Alfred Goubran, Technische Tiere
Manche Ausdrücke lassen einen beim Dahinlesen kurz innehalten, da ist etwas Neues, da ist etwas, was es in dieser Form noch nie gegeben hat. „Technische Tiere“ ist so eine Begriffskombination, die einen zuerst einmal stutzen lässt, bis man eine erste Erklärung findet. Technische Tiere sind vielleicht besonders geschickte Tiere, die ihren Beruf ähnlich dem technischen Zeichner besonders sorgfältig ausüben. Oder sie sind eine besonders seltene Form von „Hohen Tieren“.
Alfred Goubran lässt sich seit Jahren am besten mit einer von ihm erschaffenen Dichter-Figur beschreiben. Dieses Zitat wird als literaturgeschichtliches Label gepflegt. „Jeder Dichter ist ein Orakel, aus dem sich das Unerschaffene in die Welt spricht. Jeder Dichter wirkt durch die unsichtbare Welt und weiß Dinge, die er nicht wissen kann – und das steht durchaus in der Tradition der Dichter, der ich mich verbunden fühle.“ (92)
Gedichte können ohne jegliche Ordnung auskommen und wie gefallene Blätter durch den Garten strömen. Wenn man sie dann einzeln aufklaubt, merkt man, dass sie sich alle einem Baum, Zweig, ja sogar Andock-Punkt zuordnen lassen.
In Gedichten werden Botschaften verdichtet, homöopathisch verdünnt oder überhaupt zum Verdunsten gebracht. Im Idealfall verflüchtigen sich die Worte kurz bevor sie ihr Ziel erreichen, sodass sich das lyrische Gegenüber seinen eigenen Reim auf das machen muss, was Reim-los angedeutet ist.
Lyrik ermöglicht ja im Detail ähnlich wie Kultur als Ganzes einen höchsten menschlichen Zustand, der sich zwischendurch in Gedichten materialisiert. Diese Gedichte manifestieren sich gleich einem Handwerkzeug zu einem stofflichen Gebilde, das im Idealfall einer Epoche den Namen zu geben vermag, wie es etwa die Bronze-, Stein- oder Eisenzeit gibt.
Gerade als allenthalben die Vögel ausgerottet werden und somit bald die Lyrik verschwunden sein wird, denn die Lyrik lebt von den Vögeln, taucht eine optimistische Botschaft auf: Die Vögel reden wieder miteinander.

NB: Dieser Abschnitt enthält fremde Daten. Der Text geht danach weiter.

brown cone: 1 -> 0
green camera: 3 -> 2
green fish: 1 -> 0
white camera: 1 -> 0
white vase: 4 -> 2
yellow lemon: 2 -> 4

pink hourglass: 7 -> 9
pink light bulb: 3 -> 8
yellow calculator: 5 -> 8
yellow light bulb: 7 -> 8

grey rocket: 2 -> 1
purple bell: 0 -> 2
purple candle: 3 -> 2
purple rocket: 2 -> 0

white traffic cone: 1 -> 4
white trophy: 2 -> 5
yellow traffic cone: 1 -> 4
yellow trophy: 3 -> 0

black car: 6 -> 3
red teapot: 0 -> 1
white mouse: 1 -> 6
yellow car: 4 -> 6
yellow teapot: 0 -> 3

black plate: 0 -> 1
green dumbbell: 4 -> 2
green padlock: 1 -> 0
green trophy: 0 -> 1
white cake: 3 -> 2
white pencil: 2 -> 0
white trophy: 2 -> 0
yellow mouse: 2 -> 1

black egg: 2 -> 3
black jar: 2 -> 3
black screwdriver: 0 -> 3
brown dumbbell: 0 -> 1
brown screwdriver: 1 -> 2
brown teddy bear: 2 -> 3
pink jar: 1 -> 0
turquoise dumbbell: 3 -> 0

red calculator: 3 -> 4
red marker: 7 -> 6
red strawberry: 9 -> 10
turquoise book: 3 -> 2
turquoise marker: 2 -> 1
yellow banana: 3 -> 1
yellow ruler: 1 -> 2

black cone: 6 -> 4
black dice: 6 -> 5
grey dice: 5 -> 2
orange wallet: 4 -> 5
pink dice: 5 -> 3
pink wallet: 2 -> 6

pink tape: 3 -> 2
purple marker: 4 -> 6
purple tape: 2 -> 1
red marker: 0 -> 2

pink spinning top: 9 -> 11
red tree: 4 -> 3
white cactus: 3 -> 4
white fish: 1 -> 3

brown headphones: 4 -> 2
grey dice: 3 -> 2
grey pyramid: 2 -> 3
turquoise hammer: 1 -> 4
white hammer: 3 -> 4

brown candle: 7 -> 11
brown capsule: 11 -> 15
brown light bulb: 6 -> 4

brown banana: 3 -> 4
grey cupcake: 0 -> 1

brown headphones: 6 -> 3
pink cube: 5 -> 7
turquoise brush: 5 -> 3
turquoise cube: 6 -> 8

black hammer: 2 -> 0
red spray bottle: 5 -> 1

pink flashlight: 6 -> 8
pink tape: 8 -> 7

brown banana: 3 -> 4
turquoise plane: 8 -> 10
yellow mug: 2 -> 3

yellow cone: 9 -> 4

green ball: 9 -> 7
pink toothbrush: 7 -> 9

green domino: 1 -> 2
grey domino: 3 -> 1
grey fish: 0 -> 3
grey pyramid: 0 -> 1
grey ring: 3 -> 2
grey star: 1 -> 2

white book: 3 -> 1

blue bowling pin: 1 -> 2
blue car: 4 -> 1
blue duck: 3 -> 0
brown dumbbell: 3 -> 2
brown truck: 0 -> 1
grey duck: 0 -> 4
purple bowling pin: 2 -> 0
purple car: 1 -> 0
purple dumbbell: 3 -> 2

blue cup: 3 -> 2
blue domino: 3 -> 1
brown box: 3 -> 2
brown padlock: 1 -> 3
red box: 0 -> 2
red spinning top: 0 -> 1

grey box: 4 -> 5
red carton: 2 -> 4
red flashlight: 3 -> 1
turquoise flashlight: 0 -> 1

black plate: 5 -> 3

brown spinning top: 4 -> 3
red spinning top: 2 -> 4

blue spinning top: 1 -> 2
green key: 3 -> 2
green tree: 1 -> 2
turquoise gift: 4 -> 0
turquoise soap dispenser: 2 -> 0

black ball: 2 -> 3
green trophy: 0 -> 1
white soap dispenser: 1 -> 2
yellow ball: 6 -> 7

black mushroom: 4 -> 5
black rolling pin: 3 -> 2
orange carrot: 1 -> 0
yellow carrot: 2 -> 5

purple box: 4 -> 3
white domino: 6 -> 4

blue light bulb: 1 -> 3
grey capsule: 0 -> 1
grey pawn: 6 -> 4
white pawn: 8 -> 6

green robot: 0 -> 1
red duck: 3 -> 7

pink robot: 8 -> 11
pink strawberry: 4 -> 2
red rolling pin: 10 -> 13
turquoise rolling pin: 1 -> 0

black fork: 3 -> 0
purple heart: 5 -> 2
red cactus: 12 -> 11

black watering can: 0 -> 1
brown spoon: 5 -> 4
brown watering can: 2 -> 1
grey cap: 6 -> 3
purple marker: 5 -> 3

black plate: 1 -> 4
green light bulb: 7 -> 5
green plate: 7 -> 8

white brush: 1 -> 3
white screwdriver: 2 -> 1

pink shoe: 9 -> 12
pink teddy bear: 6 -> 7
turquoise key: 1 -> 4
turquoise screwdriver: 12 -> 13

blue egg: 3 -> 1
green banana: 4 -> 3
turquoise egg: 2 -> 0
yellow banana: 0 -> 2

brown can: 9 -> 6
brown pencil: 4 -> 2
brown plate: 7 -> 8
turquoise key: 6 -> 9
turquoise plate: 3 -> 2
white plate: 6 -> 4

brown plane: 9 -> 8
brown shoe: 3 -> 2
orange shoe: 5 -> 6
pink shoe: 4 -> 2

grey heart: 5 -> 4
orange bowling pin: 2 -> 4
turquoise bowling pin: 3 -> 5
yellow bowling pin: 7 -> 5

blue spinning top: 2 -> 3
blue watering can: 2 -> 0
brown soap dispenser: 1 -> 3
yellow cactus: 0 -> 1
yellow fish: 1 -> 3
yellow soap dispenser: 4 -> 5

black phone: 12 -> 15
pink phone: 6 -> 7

Der Klimawandel bedingt, dass die jüngeren Generationen immer öfter Sachen nachschlagen müssen, die für frühere Generationen selbstverständlich gewesen sind. So stellt das schöne Bild vom Nachtschnee die wenigsten von uns vor Imaginationsprobleme, seit der Schnee aber aus den Kanonen kommt, die nächtens surren, muss man die neue Bedeutung von Nachtschnee vielleicht schon googeln. Und den Begriff Steganographie muss man sich ohnehin erarbeiten, er bedeutet so viel wie geheime Nachricht auf einem unerwarteten Datenträger.
Die noch lebenden lyrischen Ichs haben eines gemeinsam: Während ihrer Lebenszeit ist die Natur so ziemlich verschwunden, so dass sie auch als lyrische Anrufung nur mehr als Metapher, nicht aber mehr als konkrete Gegebenheit besungen werden kann.
Der gute Ton kann aus einer unangenehmen Situation etwas Verschmitzt-Leichtes machen und so alles zur Zufriedenheit auflösen. Wenn beispielsweise in einer Wohnanlage ständig die Zeitung geklaut wird, ist es ein lieblicher Klärungs-Versuch, wenn jemand an den Zeitungsausträger mit einem Pin-Up schreibt: „Wir haben leider Diebe im Haus.“
Für die Dechiffrierung von Lyrik helfen oft die zwei animalischen Faustregeln: Vögel bedeuten in den Gedichten meist Zeit, und die Fische tauchen immer dann auf, wenn etwas umsonst ist, für die Fisch sozusagen.
Nach dem Konzept der Beatniks kann die Literatur jederzeit losbrechen, zu keiner Tageszeit kann man sicher sein, dass nicht ein Gedicht ausbricht, bei keiner Wetterlage gibt es Gewissheit, dass nicht ein Held von der Fahrbahn abkommt und in den Graben stürzt.